Rathlin Island is the only inhabited offshore island in Northern Ireland, with a rising population of now just over 100 people. The reverse L-shaped island is 4 miles (6 km) from east to west, and 2.5 miles (4 km) from north to south. The highest point on the island is Slieveard, 134 metres above sea level. The island is 15.5 miles (25 km) from the Mull of Kintyre, the southern tip of Scotland‘s Kintyre peninsula.
Rathlin Island is a Special Area of Conservation in Northern Ireland (SAC), and a Special Protected Area (SPA). It is home to tens of thousands of seabirds, including common guillemots, kittiwakes, puffins and razorbills – about thirty bird families in total. It is a popular place for birdwatchers, with a Royal Society for the Protection of Birds nature reserve offering spectacular views of Rathlin’s bird colony. The RSPB has also successfully managed natural habitat to facilitate the return of the Red-billed Chough. Northern Ireland’s only breeding pair of choughs can be seen during the summer months. It is also home to seals, golden hares, and other flora and fauna rarely seen on the mainland. There are numerous Areas of Special Scientific Interest (ASSIs) on the Island – including the Coast, because of the importance to birds, and Kebble, which is also a Nature Reserve, because of the importance of its heathland.

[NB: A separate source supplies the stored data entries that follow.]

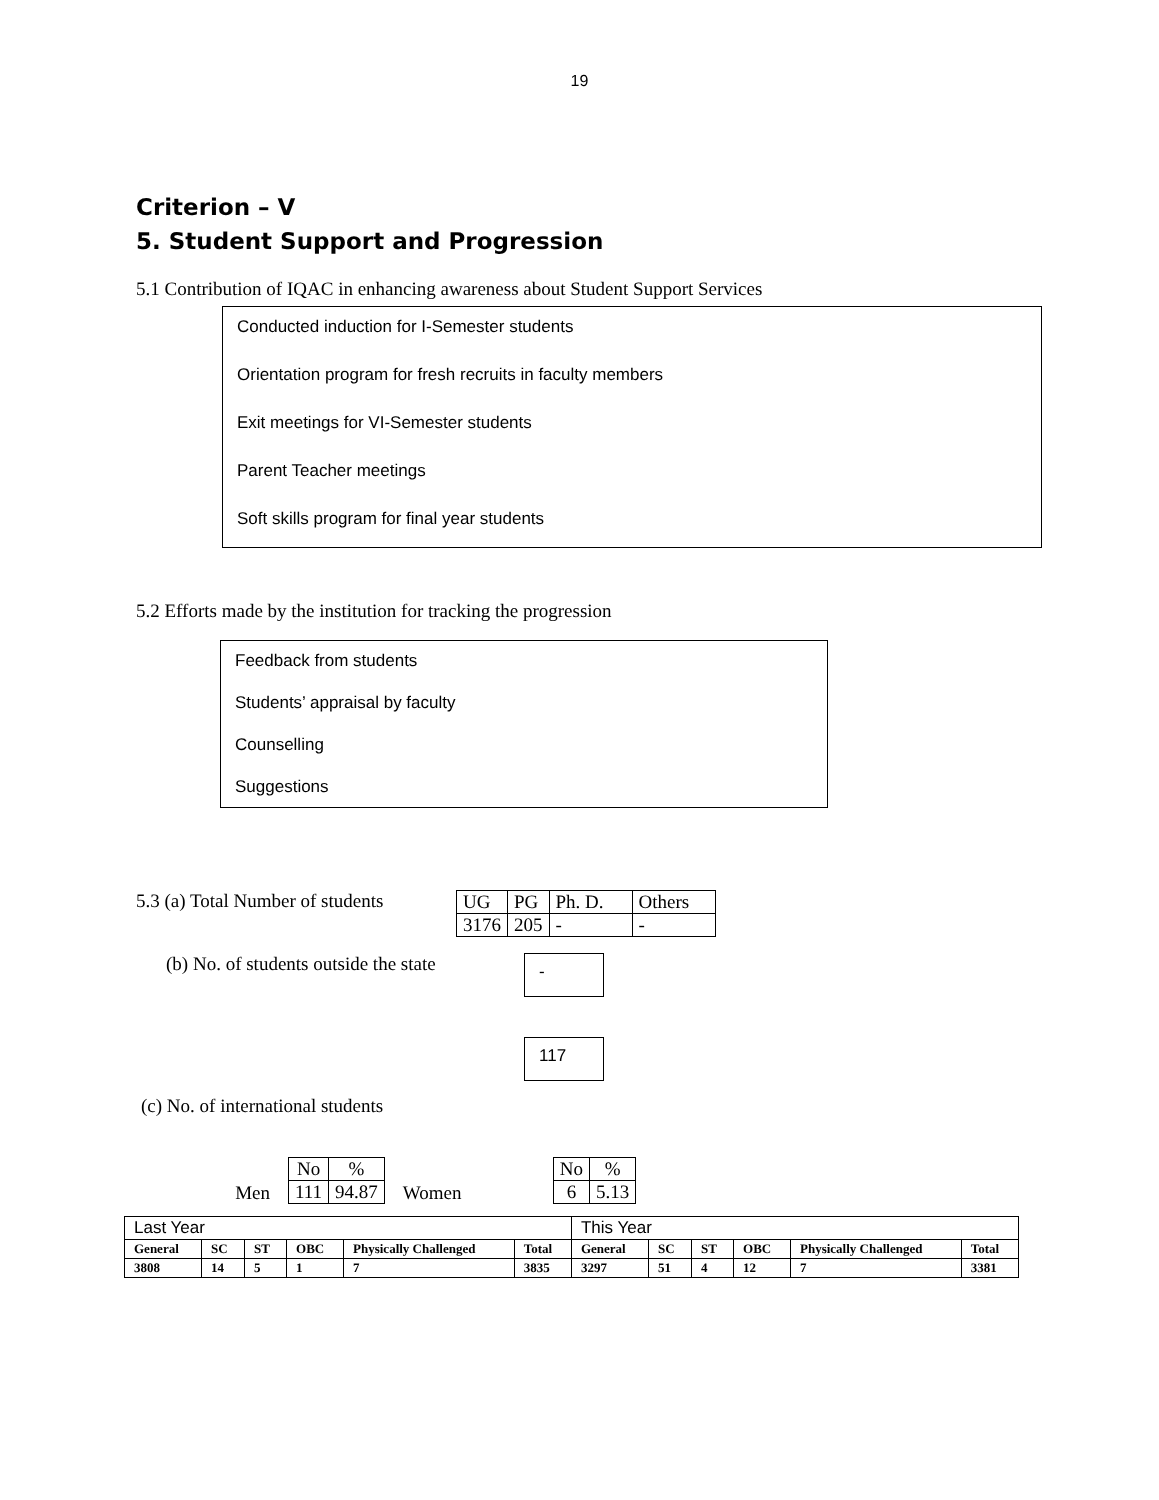19
Criterion – V
5. Student Support and Progression
5.1 Contribution of IQAC in enhancing awareness about Student Support Services
Conducted induction for I-Semester students
Orientation program for fresh recruits in faculty members
Exit meetings for VI-Semester students
Parent Teacher meetings
Soft skills program for final year students
5.2 Efforts made by the institution for tracking the progression
Feedback from students
Students’ appraisal by faculty
Counselling
Suggestions
5.3 (a) Total Number of students
| UG | PG | Ph. D. | Others |
| 3176 | 205 | - | - |
(b) No. of students outside the state
-
117
(c) No. of international students
Men
| No | % |
| 111 | 94.87 |
Women
| No | % |
| 6 | 5.13 |
| Last Year | | | | | | This Year | | | | | |
| General | SC | ST | OBC | Physically Challenged | Total | General | SC | ST | OBC | Physically Challenged | Total |
| 3808 | 14 | 5 | 1 | 7 | 3835 | 3297 | 51 | 4 | 12 | 7 | 3381 |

The cliffs on this relatively bare island are impressive, standing 230 feet (70 m) tall. Bruce’s Cave is named after Robert the Bruce, also known as Robert I of Scotland: it was here that he was said to have seen the famous spider ‘try and try again’! The island is also the northernmost point of the Antrim Coast and Glens Area of Outstanding Natural Beauty
Recently the Maritime and Coastguard Agency of the United Kingdom and the Marine Institute of Ireland undertook survey work in the area north of County Antrim, updating Admiralty charts. In doing so a number of interesting submarine geological features were identified around Rathlin Island, including a submerged crater or lake on a plateau with clear evidence of water courses feeding it. This suggests the events leading to inundation – subsidence of land or rising water levels – were extremely quick. Marine investigations in the area have also identified new species of anemone, rediscovered the fan mussel (the UK’s largest and rarest bivalve mollusc – thought to be found only in Plymouth Sound and a few sites off the west of Scotland) and a number of shipwreck sites, including HMS Drake (1901), which was torpedoed and sank just off the island in 1917.